El presidente Donald Trump ofreció este viernes por la noche una cena en el recién pavimentado Jardín de las Rosas de la Casa Blanca para alrededor de un centenar de congresistas y senadores republicanos, en agradecimiento por su apoyo a su agenda legislativa.
Sin embargo, los cubanoamericanos Mario Díaz-Balart, María Elvira Salazar y Carlos Giménez no parecen haber asistido, ya que, a diferencia de otros participantes, no publicaron imágenes del evento en sus redes sociales.
Sí asistió la congresista Anna Paulina Luna (de Florida), quien compartió una foto con el vicepresidente J.D. Vance, bromeando con que es "la prueba de que la Fuerza Aérea y el Cuerpo de Marines se llevan bien".
Trump bautizó el encuentro como el inicio del llamado “Club del Jardín de las Rosas”, un espacio que, según él, será reservado para senadores, congresistas y figuras de Washington “capaces de traer paz y éxito al país”.
El mandatario señaló que su idea era estrenar el lugar la noche anterior con ejecutivos tecnológicos como Bill Gates, Tim Cook y Mark Zuckerberg, pero la lluvia obligó a trasladar esa cita al interior.
Entre los asistentes destacados estuvieron el presidente de la Cámara de Representantes, Mike Johnson, quien compartió fotografías del encuentro en la red social X, y el vicepresidente J.D. Vance, que cenó junto a los senadores Marsha Blackburn y Markwayne Mullin, y al congresista Richard Hudson.

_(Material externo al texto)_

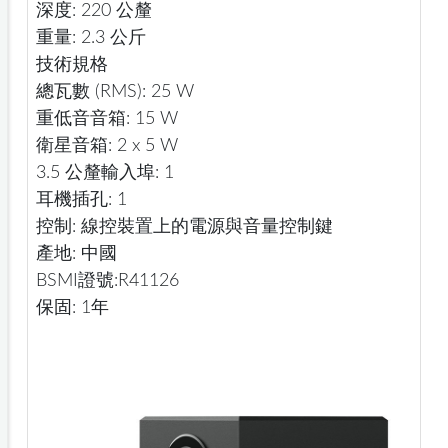
深度: 220 公釐
重量: 2.3 公斤
技術規格
總瓦數 (RMS): 25 W
重低音音箱: 15 W
衛星音箱: 2 x 5 W
3.5 公釐輸入埠: 1
耳機插孔: 1
控制: 線控裝置上的電源與音量控制鍵
產地: 中國
BSMI證號:R41126
保固: 1年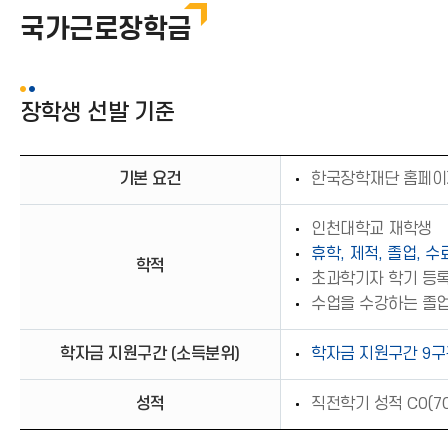
국가근로장학금
장학생 선발 기준
기본 요건
한국장학재단 홈페이
인천대학교 재학생
휴학, 제적, 졸업, 
학적
초과학기자 학기 등록
수업을 수강하는 졸
학자금 지원구간 (소득분위)
학자금 지원구간 9구
성적
직전학기 성적 C0(7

La ausencia de publicaciones de los congresistas cubanoamericanos contrasta con la actividad en redes de otros invitados, lo que alimenta la versión de que no fueron convocados a la cita.
El nuevo “club” refleja el estilo de Mar-a-Lago, la residencia de Trump en Palm Beach, con mesas, sillas y sombrillas instaladas sobre el césped ahora pavimentado del Jardín de las Rosas.
El menú de la velada incluyó ensalada Rose Garden, filete New York Strip, pollo asado o pasta primavera, y como cierre, pastel relleno de fudge.